_What you have to do_
Check each line of the data for the string "disse". Report how many have it, and give nothing else.

------------------------------------------------------------------------

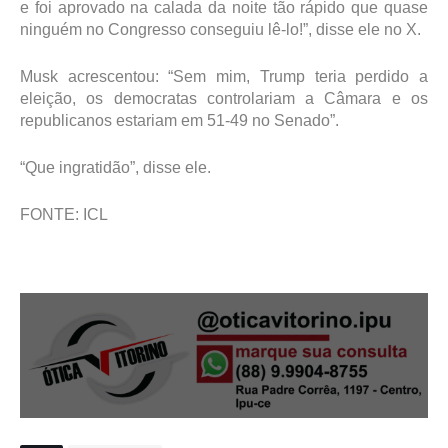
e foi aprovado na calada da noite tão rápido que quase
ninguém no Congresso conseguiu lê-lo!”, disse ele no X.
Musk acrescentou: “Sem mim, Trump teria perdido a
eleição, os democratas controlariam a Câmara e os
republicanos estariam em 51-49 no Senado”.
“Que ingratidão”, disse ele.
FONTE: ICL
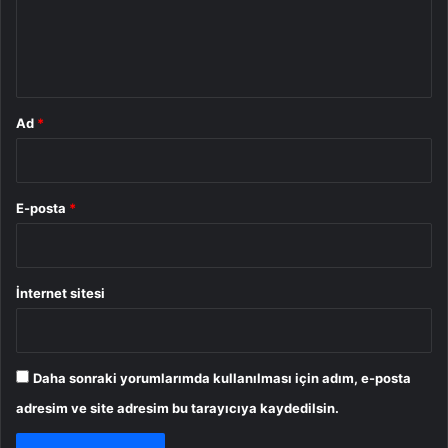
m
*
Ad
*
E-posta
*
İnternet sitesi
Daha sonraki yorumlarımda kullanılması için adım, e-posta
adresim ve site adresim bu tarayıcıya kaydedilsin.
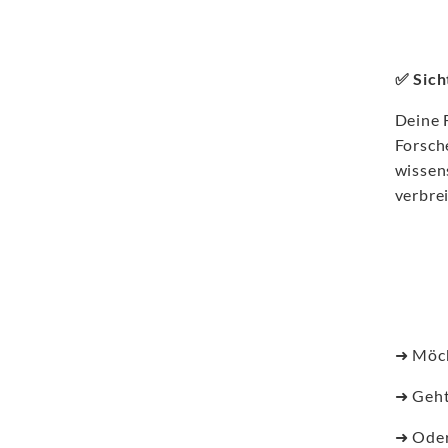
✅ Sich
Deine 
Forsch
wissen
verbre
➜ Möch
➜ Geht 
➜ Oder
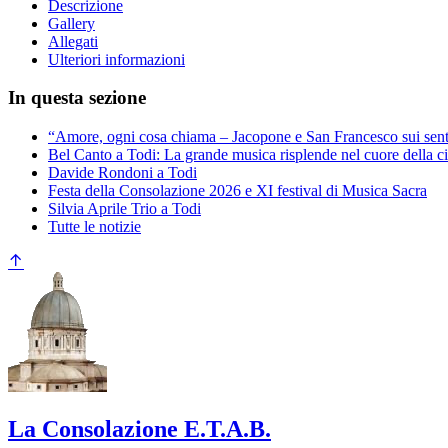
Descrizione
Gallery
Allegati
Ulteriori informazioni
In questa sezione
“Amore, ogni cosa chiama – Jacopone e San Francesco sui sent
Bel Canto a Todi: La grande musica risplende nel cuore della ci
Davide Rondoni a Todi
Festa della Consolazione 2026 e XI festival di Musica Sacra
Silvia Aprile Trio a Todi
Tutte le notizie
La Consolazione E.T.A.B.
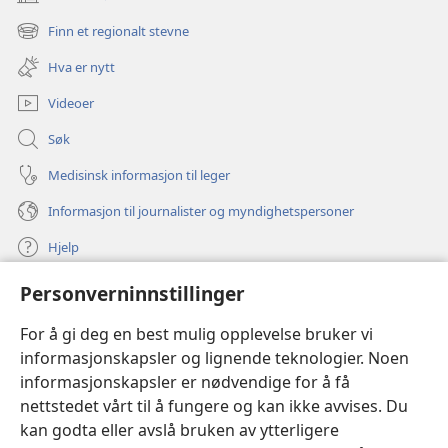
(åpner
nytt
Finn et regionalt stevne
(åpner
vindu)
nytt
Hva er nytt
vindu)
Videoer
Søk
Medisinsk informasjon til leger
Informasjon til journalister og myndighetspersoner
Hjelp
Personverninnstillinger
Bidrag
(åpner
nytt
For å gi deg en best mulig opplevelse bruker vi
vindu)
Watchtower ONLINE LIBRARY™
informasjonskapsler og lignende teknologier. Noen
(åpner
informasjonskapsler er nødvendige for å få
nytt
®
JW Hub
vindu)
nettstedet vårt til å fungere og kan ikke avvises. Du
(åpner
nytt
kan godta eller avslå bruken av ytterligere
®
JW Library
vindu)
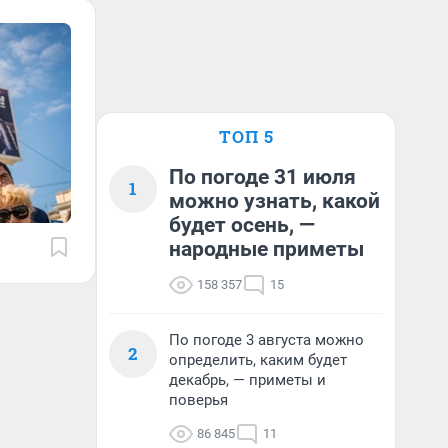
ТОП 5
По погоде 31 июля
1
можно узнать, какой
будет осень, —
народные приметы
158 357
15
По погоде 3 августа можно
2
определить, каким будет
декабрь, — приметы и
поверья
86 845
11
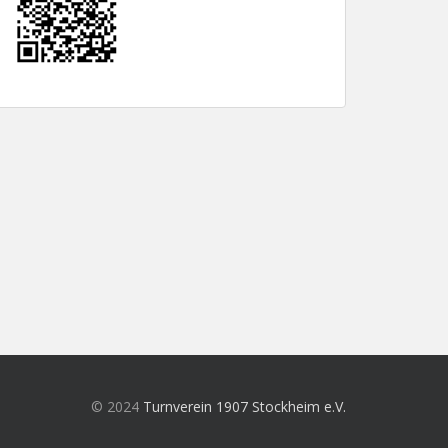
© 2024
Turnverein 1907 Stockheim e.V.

------------------------------------------------------------------------

_Task answer_
2